Résiste… – L’édito de Patrice Chabanet
La grande faucheuse a la main lourde pour les chanteurs français. Un mois après Johnny Hallyday, elle a jeté son dévolu sur France Gall. L’émotion suscitée par sa disparition n’est pas la même, à l’image de sa discrétion. Elle n’en est pas moins intense. La petite Lolita du début avait su s’imposer dans son art par de judicieux choix musicaux, en évitant les pièges de la « peopolisation ». Michel Berger avait détecté en elle des qualités lui permettant de s’élever au-dessus des basses-eaux du yéyé. Celle qui avait chanté naïvement « Les sucettes », sans en comprendre le double-sens, accédait à des textes moins ambigus et servis par une rythmique entraînante. De la très bonne musique populaire qui se laisse facilement fredonner. Mais sa popularité ne se réduisait pas à son rôle d’artiste qu’elle avait su aussi déployer sur scène.
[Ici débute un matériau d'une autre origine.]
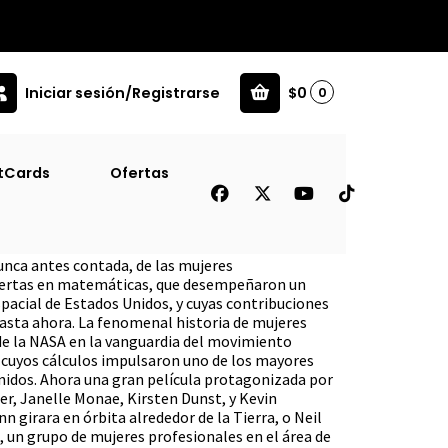
Iniciar sesión/Registrarse
$0
0
tCards
Ofertas
nunca antes contada, de las mujeres
pertas en matemáticas, que desempeñaron un
spacial de Estados Unidos, y cuyas contribuciones
asta ahora. La fenomenal historia de mujeres
 la NASA en la vanguardia del movimiento
, cuyos cálculos impulsaron uno de los mayores
nidos. Ahora una gran película protagonizada por
er, Janelle Monae, Kirsten Dunst, y Kevin
n girara en órbita alrededor de la Tierra, o Neil
 un grupo de mujeres profesionales en el área de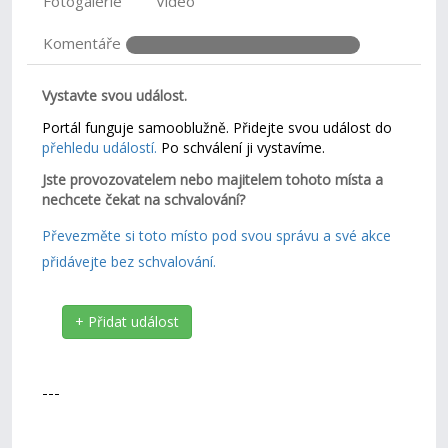
Fotogalerie
Video
Komentáře
Vystavte svou událost.
Portál funguje samooblužně. Přidejte svou událost do
přehledu událostí.
Po schválení ji vystavíme.
Jste provozovatelem nebo majitelem tohoto místa a
nechcete čekat na schvalování?
Převezměte si toto místo pod svou správu a své akce
přidávejte bez schvalování.
+ Přidat událost
---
Elle tenait en grande partie du courage qu’elle a manifesté lors d’événements cruels qui ont obstrué sa route : la disparition brutale de son mari, la découverte de son cancer du sein, le décès de sa fille. Ces tragédies ont donné une résonance toute particulière au titre de l’un de ses plus grands tubes, « Résiste ».
Son engagement humanitaire n’est pas pour rien non plus dans l’empathie qu’elle dégageait. Elle avait donné un contenu concret à son autre succès, « Babacar ». Depuis une vingtaine d’années, elle vivait dans une modeste maison sur une île proche de Dakar. Elle concentrait son énergie sur l’éducation des enfants africains. A des années-lumière du monde des paillettes qu’elle avait fréquenté pendant sa carrière professionnelle. C’est sans doute ce mélange de professionnalisme, de discrétion et de dévouement que l’on retiendra du personnage. France Gall avait su « résister » à la facilité. Une forme de rébellion en chantant. Encore faut-il avoir du talent. Elle en avait.